## Task brief
Would you repeat the entries below exactly and omit the pictures?

[Collected data]
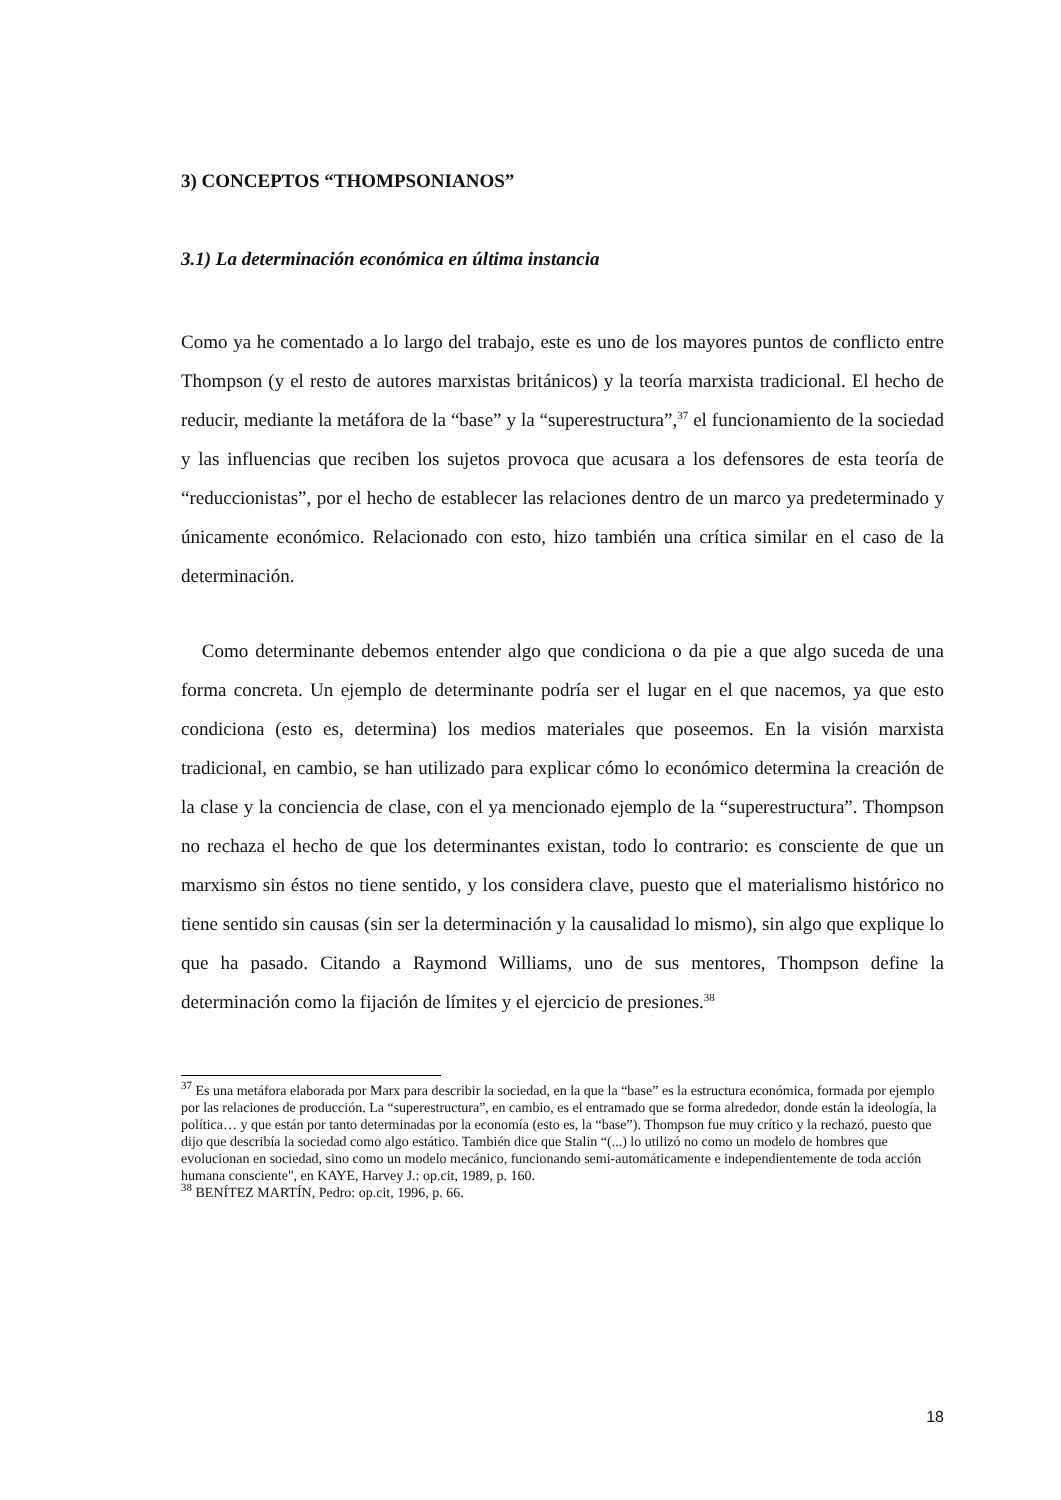3) CONCEPTOS “THOMPSONIANOS”
3.1) La determinación económica en última instancia
Como ya he comentado a lo largo del trabajo, este es uno de los mayores puntos de conflicto entre Thompson (y el resto de autores marxistas británicos) y la teoría marxista tradicional. El hecho de reducir, mediante la metáfora de la “base” y la “superestructura”,<sup>37</sup> el funcionamiento de la sociedad y las influencias que reciben los sujetos provoca que acusara a los defensores de esta teoría de “reduccionistas”, por el hecho de establecer las relaciones dentro de un marco ya predeterminado y únicamente económico. Relacionado con esto, hizo también una crítica similar en el caso de la determinación.
Como determinante debemos entender algo que condiciona o da pie a que algo suceda de una forma concreta. Un ejemplo de determinante podría ser el lugar en el que nacemos, ya que esto condiciona (esto es, determina) los medios materiales que poseemos. En la visión marxista tradicional, en cambio, se han utilizado para explicar cómo lo económico determina la creación de la clase y la conciencia de clase, con el ya mencionado ejemplo de la “superestructura”. Thompson no rechaza el hecho de que los determinantes existan, todo lo contrario: es consciente de que un marxismo sin éstos no tiene sentido, y los considera clave, puesto que el materialismo histórico no tiene sentido sin causas (sin ser la determinación y la causalidad lo mismo), sin algo que explique lo que ha pasado. Citando a Raymond Williams, uno de sus mentores, Thompson define la determinación como la fijación de límites y el ejercicio de presiones.<sup>38</sup>
<sup>37</sup> Es una metáfora elaborada por Marx para describir la sociedad, en la que la “base” es la estructura económica, formada por ejemplo por las relaciones de producción. La “superestructura”, en cambio, es el entramado que se forma alrededor, donde están la ideología, la política… y que están por tanto determinadas por la economía (esto es, la “base”). Thompson fue muy crítico y la rechazó, puesto que dijo que describía la sociedad como algo estático. También dice que Stalin “(...) lo utilizó no como un modelo de hombres que evolucionan en sociedad, sino como un modelo mecánico, funcionando semi-automáticamente e independientemente de toda acción humana consciente", en KAYE, Harvey J.: op.cit, 1989, p. 160.
<sup>38</sup> BENÍTEZ MARTÍN, Pedro: op.cit, 1996, p. 66.
18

## Result of the task
3) CONCEPTOS “THOMPSONIANOS”
3.1) La determinación económica en última instancia
Como ya he comentado a lo largo del trabajo, este es uno de los mayores puntos de conflicto entre Thompson (y el resto de autores marxistas británicos) y la teoría marxista tradicional. El hecho de reducir, mediante la metáfora de la “base” y la “superestructura”,<sup>37</sup> el funcionamiento de la sociedad y las influencias que reciben los sujetos provoca que acusara a los defensores de esta teoría de “reduccionistas”, por el hecho de establecer las relaciones dentro de un marco ya predeterminado y únicamente económico. Relacionado con esto, hizo también una crítica similar en el caso de la determinación.
Como determinante debemos entender algo que condiciona o da pie a que algo suceda de una forma concreta. Un ejemplo de determinante podría ser el lugar en el que nacemos, ya que esto condiciona (esto es, determina) los medios materiales que poseemos. En la visión marxista tradicional, en cambio, se han utilizado para explicar cómo lo económico determina la creación de la clase y la conciencia de clase, con el ya mencionado ejemplo de la “superestructura”. Thompson no rechaza el hecho de que los determinantes existan, todo lo contrario: es consciente de que un marxismo sin éstos no tiene sentido, y los considera clave, puesto que el materialismo histórico no tiene sentido sin causas (sin ser la determinación y la causalidad lo mismo), sin algo que explique lo que ha pasado. Citando a Raymond Williams, uno de sus mentores, Thompson define la determinación como la fijación de límites y el ejercicio de presiones.<sup>38</sup>
<sup>37</sup> Es una metáfora elaborada por Marx para describir la sociedad, en la que la “base” es la estructura económica, formada por ejemplo por las relaciones de producción. La “superestructura”, en cambio, es el entramado que se forma alrededor, donde están la ideología, la política… y que están por tanto determinadas por la economía (esto es, la “base”). Thompson fue muy crítico y la rechazó, puesto que dijo que describía la sociedad como algo estático. También dice que Stalin “(...) lo utilizó no como un modelo de hombres que evolucionan en sociedad, sino como un modelo mecánico, funcionando semi-automáticamente e independientemente de toda acción humana consciente", en KAYE, Harvey J.: op.cit, 1989, p. 160.
<sup>38</sup> BENÍTEZ MARTÍN, Pedro: op.cit, 1996, p. 66.
18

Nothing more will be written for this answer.